University to reinstate women's hockey after lengthy human rights battle

By The Canadian Press
December 19, 2016 - 7:00am

FREDERICTON — The University of New Brunswick is reinstating women's varsity hockey following a 10-year absence and a lengthy battle over human rights.

"I'm very pleased and very proud that it has come this far," said Sylvia Dooley, a former player who pushed for the change. "What they have done is come up with a plan to move forward that they think will be successful."

When the university downgraded the team to a sports club in 2008, citing funding issues, Dooley alleged the decision amounted to discrimination on the basis of sex.

In March of this year, the province's Labour and Employment Board agreed, and it ordered the school to reverse its decision.

At first, the university responded by seeking a judicial review. But the university eventually changed course and appointed a task force to implement the board's decision.

On Monday, UNB vice-president George MacLean said the university will hire a full-time coach, provide resources and equipment, and begin recruiting players to create a competitive varsity team for the 2018-19 season.

"There were decisions made years ago (and) I wasn't involved in those," MacLean said  "But looking at the situation now, we felt that ... looking to the future for varsity sport at UNB, this was the right way to do it."

The labour board had originally ordered the university to have a team ready for the 2017-2018 season, but MacLean said they'll need another year to ensure that it's done right.

UNB has also agreed to produce a revised gender equity policy no later than September 2017.

"We've had some consultations with experts in the field who have recommended areas where we might look in order to build equity, to be really forward looking in terms of our equity policy," MacLean said.

Both MacLean and Dooley said they expect that a women's varsity hockey team will help with student recruitment.

"I had a great academic experience at UNB and I'm really pleased that this opportunity will be available to pursue both athletics and academics for female hockey players," Dooley said from St. John's, N.L., where she now lives.

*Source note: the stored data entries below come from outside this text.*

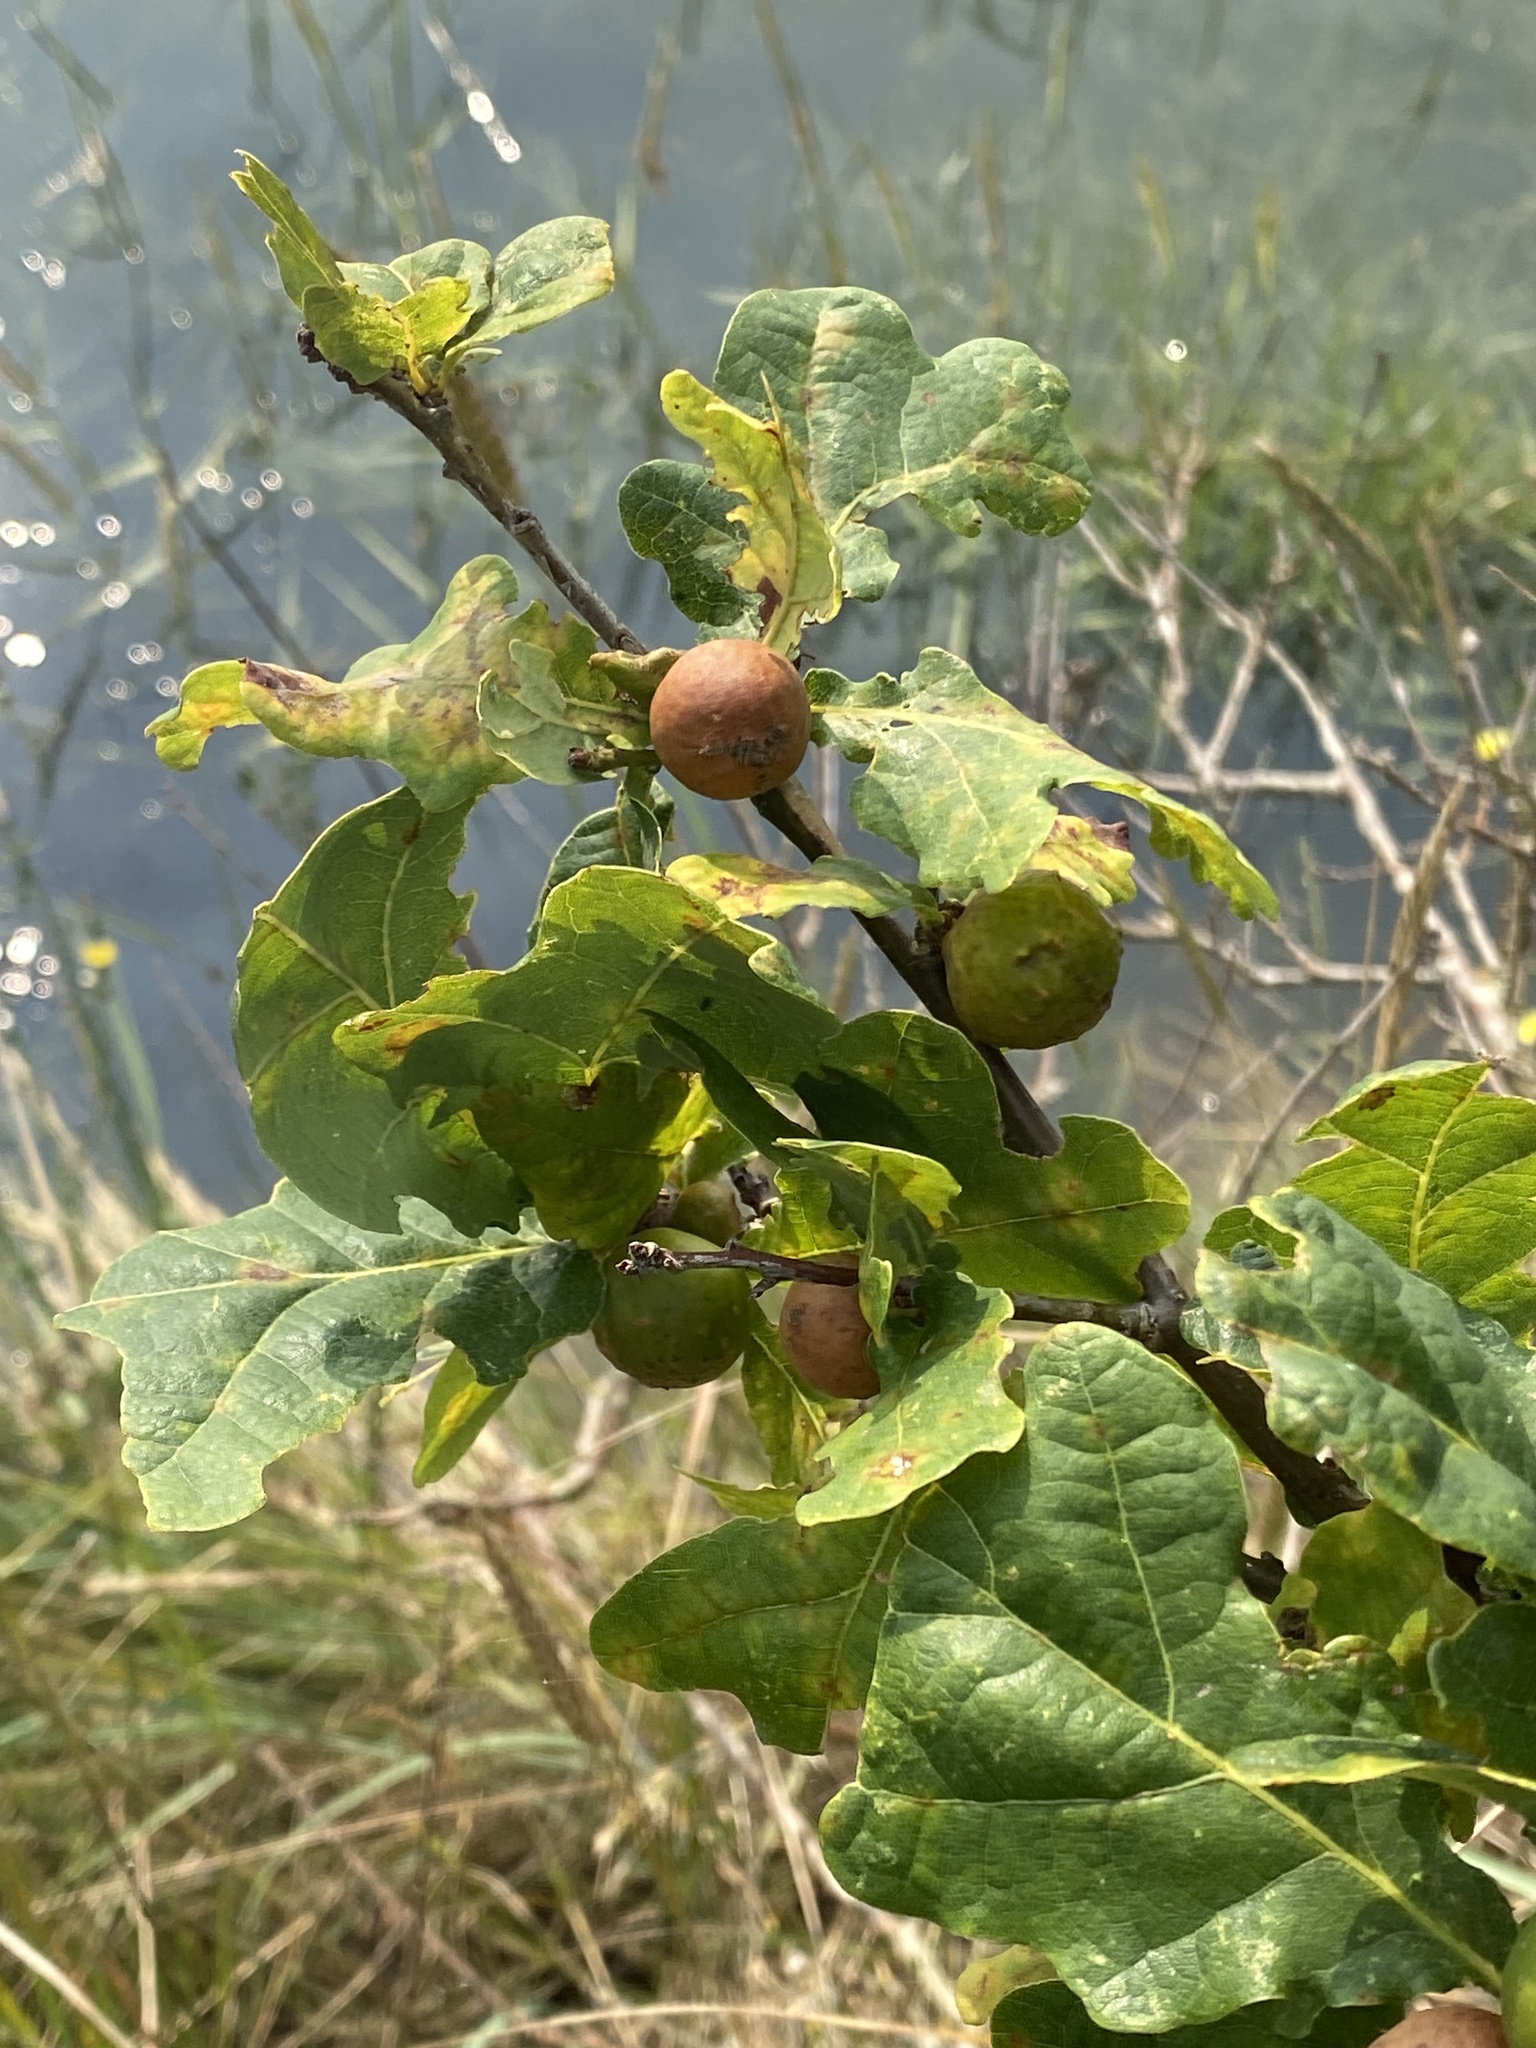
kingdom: Animalia
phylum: Arthropoda
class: Insecta
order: Hymenoptera
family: Cynipidae
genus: Andricus
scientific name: Andricus kollari
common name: Marble gall
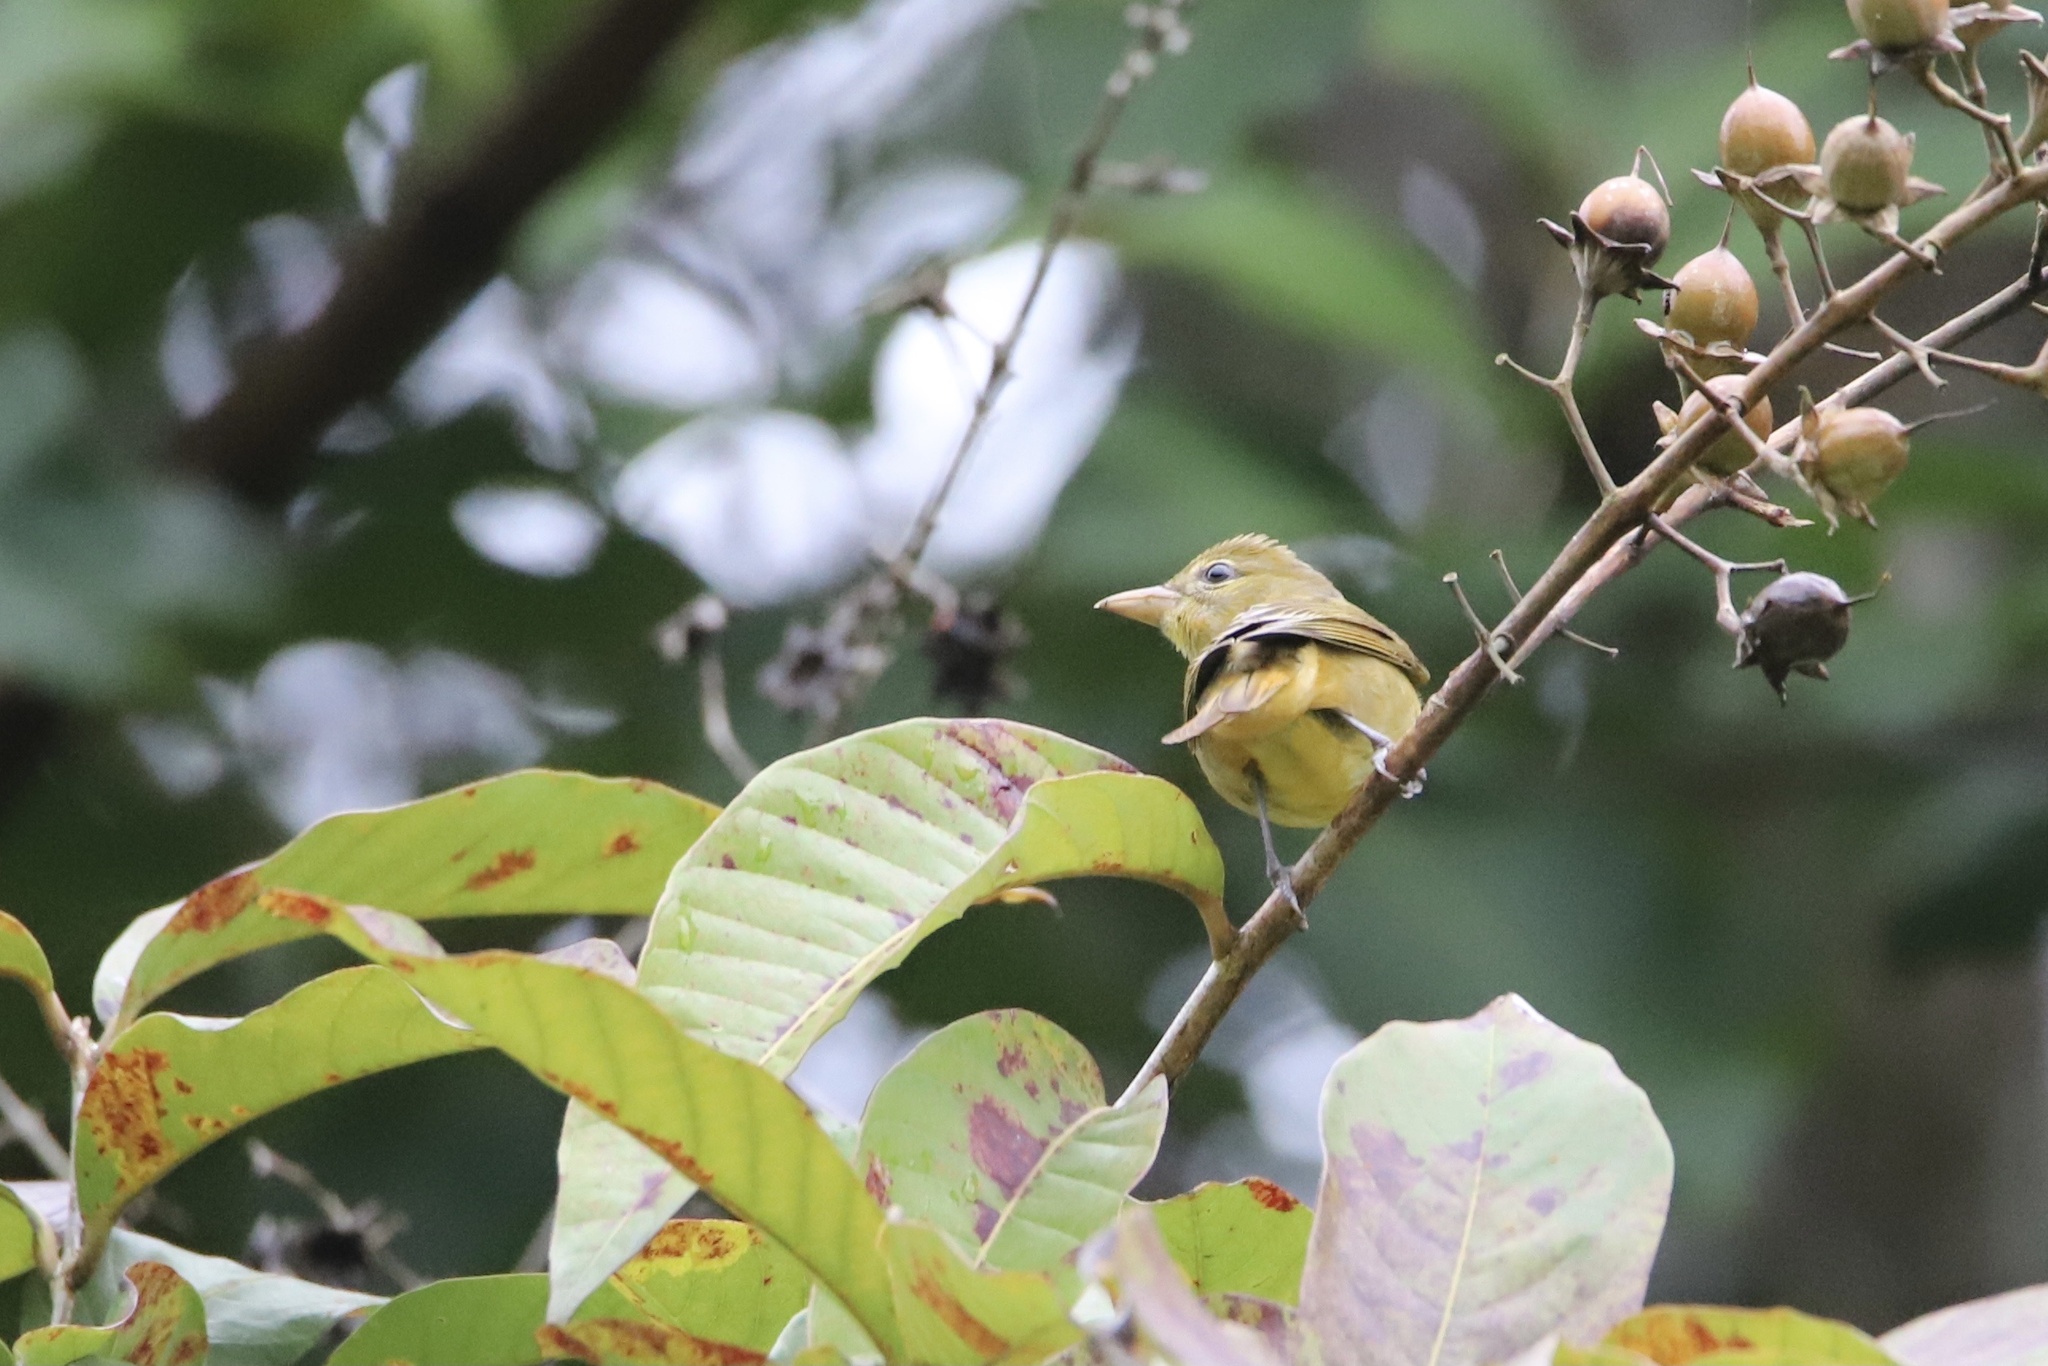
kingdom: Animalia
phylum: Chordata
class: Aves
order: Passeriformes
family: Cardinalidae
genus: Piranga
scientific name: Piranga rubra
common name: Summer tanager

Dooley has a year of playing eligibility, but she said a lot has changed since 2008, and she doesn't know if she would try out for the team again.

However, when the puck drops for the first game in 2018, Dooley said she'll be there to watch.

"I'm very hopeful that the support for me will translate into a lot of support for this team because it is so important for the success of these teams that there is support from the community as well."